FOLLOWING your article (“Outcry as cancer patients miss out on free transport to hospital”, The Herald, August 14) and subsequent letters (August 16), I am writing to provide clarity regarding patient transport service referrals to alternative transport providers.

As we outlined in our original statement, the Scottish Ambulance Service has a robust process in place to ensure patients get the safest and most appropriate form of transport based on their medical and mobility needs.

If we decide, following a patient needs assessment, that a patient requires additional support from skilled ambulance care assistants on their journey to or from hospital, we will not refer that patient to an alternative transport provider.

This is not a reflection on the level of care offered by other transport providers, but rather a case of the service adhering to strict clinical guidelines in the interests of patient care and patient safety.

If our patient needs assessment indicates that it is both safe and appropriate for a patient to travel with Lanarkshire Cancer Care Trust (LCCT), we would have no hesitation in making that referral. Indeed, we have made a number of referrals to LCCT in the last year.

We are arranging to meet with representatives from LCCT in the coming weeks to discuss their concerns, and we look forward to working together to deliver the highest possible level of patient-centred care throughout Lanarkshire.

Pauline Howie,

Chief Executive, Scottish Ambulance Service,

Gyle Square, 1 South Gyle Crescent, Edinburgh.

LIKE Elspeth Russell (Letters, August 16) I too was perturbed to read of the cancelled journeys by the Scottish Ambulance Service’s Patient Transport Service (PTS), but not surprised. Like her I have spoken to patients distressed by the early (and late) pick-ups, the trips “round the houses”, and the occasional abandonment of people left behind because if the crews waited they would be late back to their bases for the end of their shift.

My husband and I were volunteer drivers with the PTS for many years – a total of 27 years between us – until about two and a half years ago when it suddenly “changed its criteria” and cut back dramatically on its use of volunteers.

With that background, and hearing tales of patients either having their requests for PTS help in getting to hospital turned down, or waiting for hours for a PTS vehicle to arrive, knowing about charities out there providing a better solution such as Lanarkshire Cancer Care Trust, Ayrshire Cancer Care, Driving Force in Bonnybridge and Denny, LINK in Linlithgow and undoubtedly many others, I decided that we needed something similar for the Upper and Lower Braes area of Falkirk. Public transport from our small villages is extremely difficult, time-consuming and expensive getting to Falkirk itself, far less getting to the Beatson in Glasgow or to the Edinburgh Western General. And so, Meadowbank Car 4U came into being.

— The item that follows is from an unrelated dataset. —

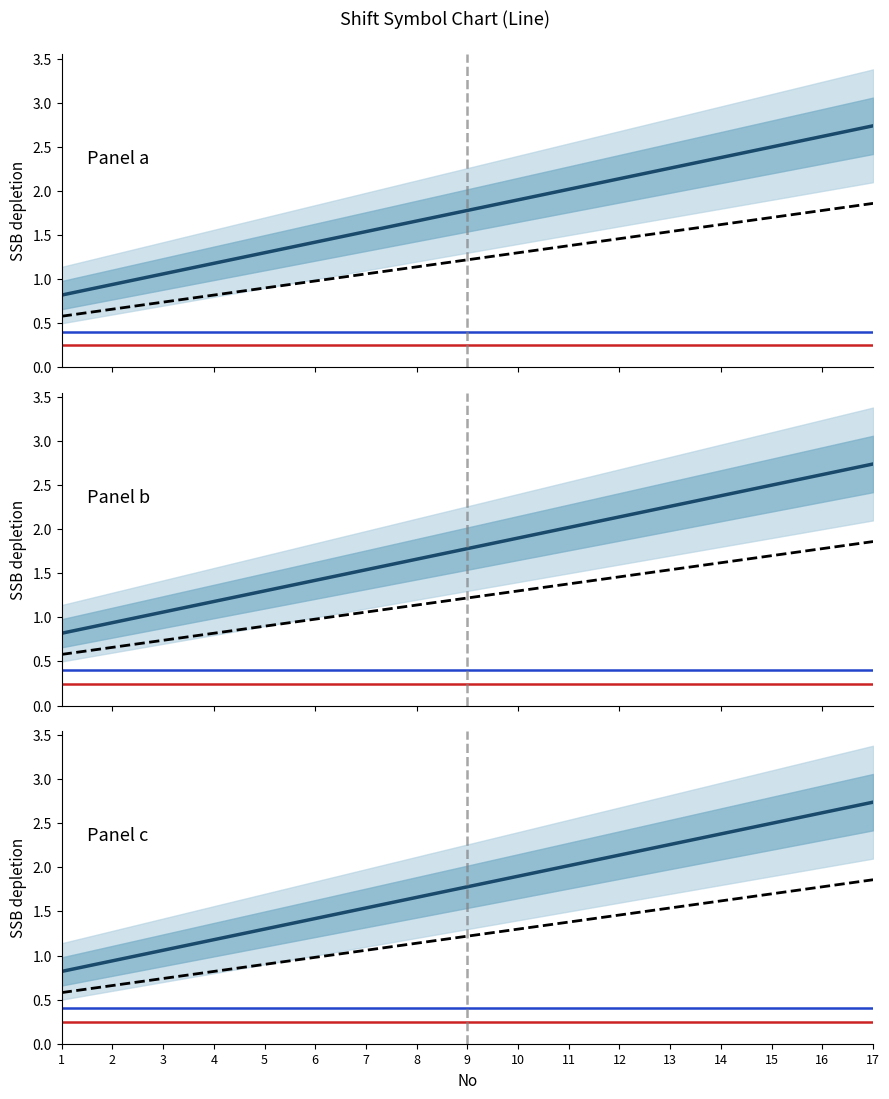

The b series shows 2.5 at 13. True or false?

False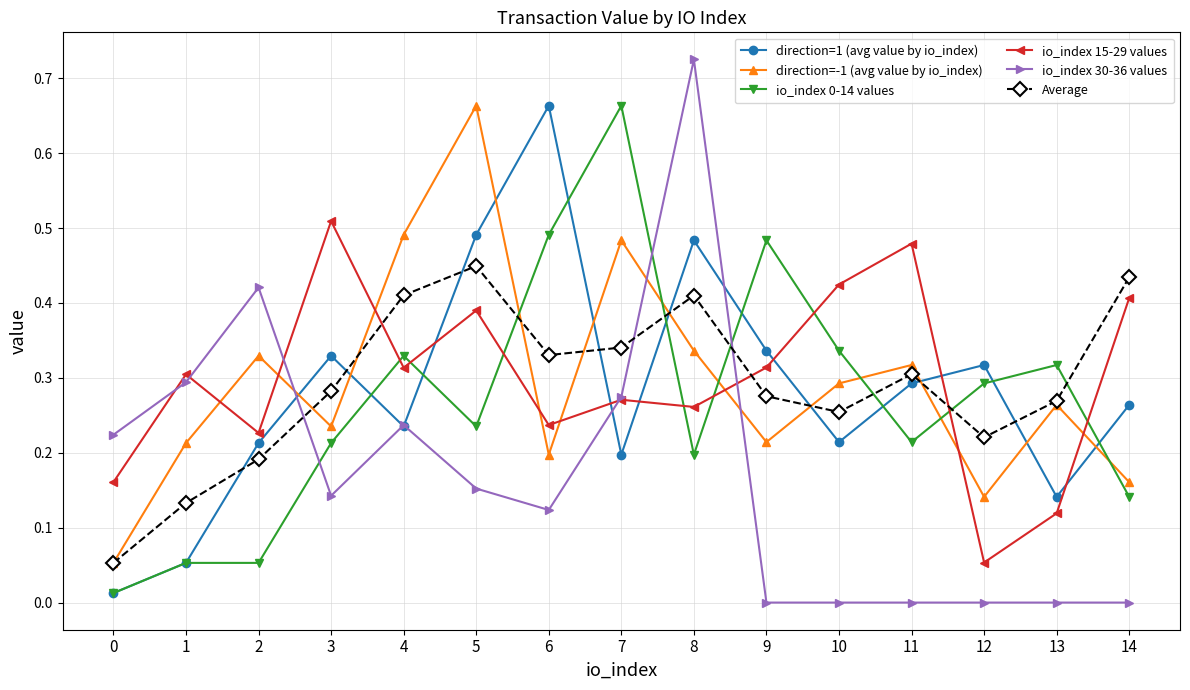

What is the total value across all series at 12?

1.0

Meadowbank Car 4U is a registered charity and has for the last year been providing a free, friendly hospital transport service for cancer patients who are registered at Meadowbank Health Centre in Polmont, Falkirk. Our clients are referred to us by their GP practice. We have 33 volunteers from within our local community, all of them willing and able to help. We have no paid staff or office premises. Some of those volunteers have “been there, seen it, done it” with cancer treatments and provide a great source of hope, understanding and comfort to our clients.

The difference we make to patients having to travel 80 miles per day, five days a week for up to six or seven weeks of radiotherapy or for chemotherapy is much appreciated by our clients. They have a specified pick-up time, they know who their driver will be on each day and they know that the driver will wait for them or come back when their treatment is finished.

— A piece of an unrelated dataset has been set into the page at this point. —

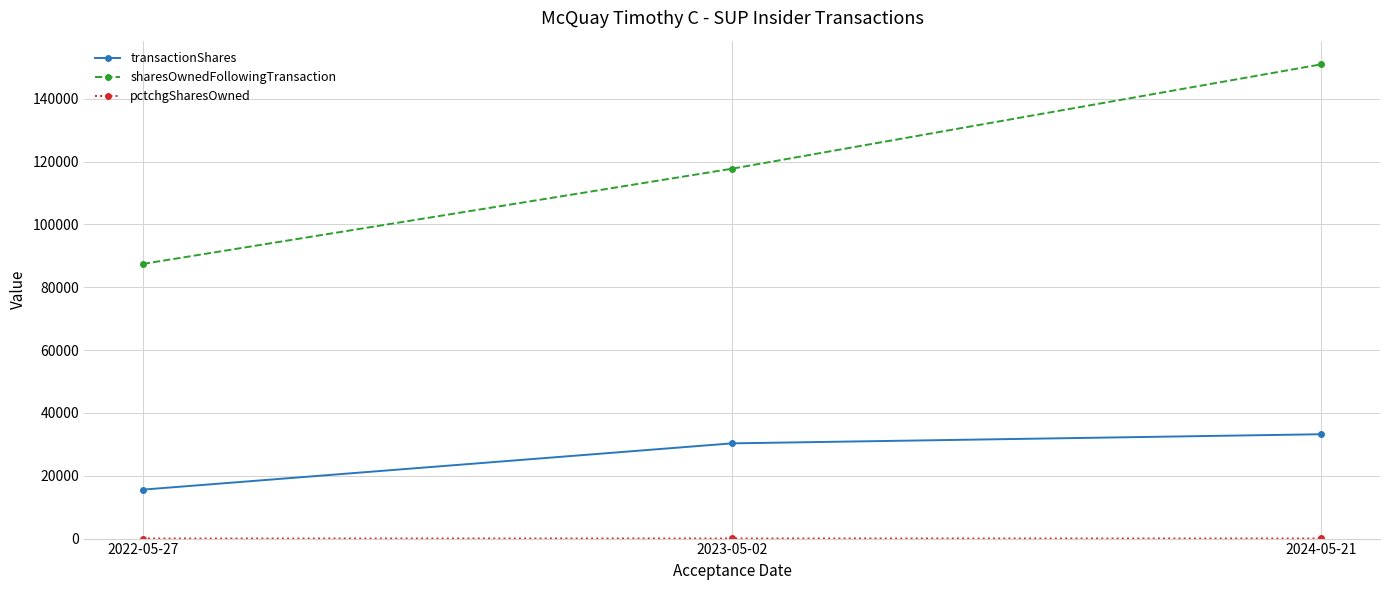

How many data points in sharesOwnedFollowingTransaction are less than 117707?

1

The side-effects of treatment experienced by cancer patients do not normally require the attention of a professional PTS crew to accompany them home and most would not meet the criteria for PTS anyway. They just need a comfortable seat, a friendly face and the knowledge that they are going straight home.

I feel that there is a role here for PTS, or the NHS, in co-ordinating and developing this abundance of goodwill of the many volunteers doing their bit and removing the postcode lottery of hospital transport services. The NHS should provide consistency in setting the standards of service, and the PTS could provide guidance and training to those existing charities and to any future ones.

Anne McDonald,

Chairwoman.

Meadowbank Car 4U, 6 Breadalbane Place, Polmont, Falkirk.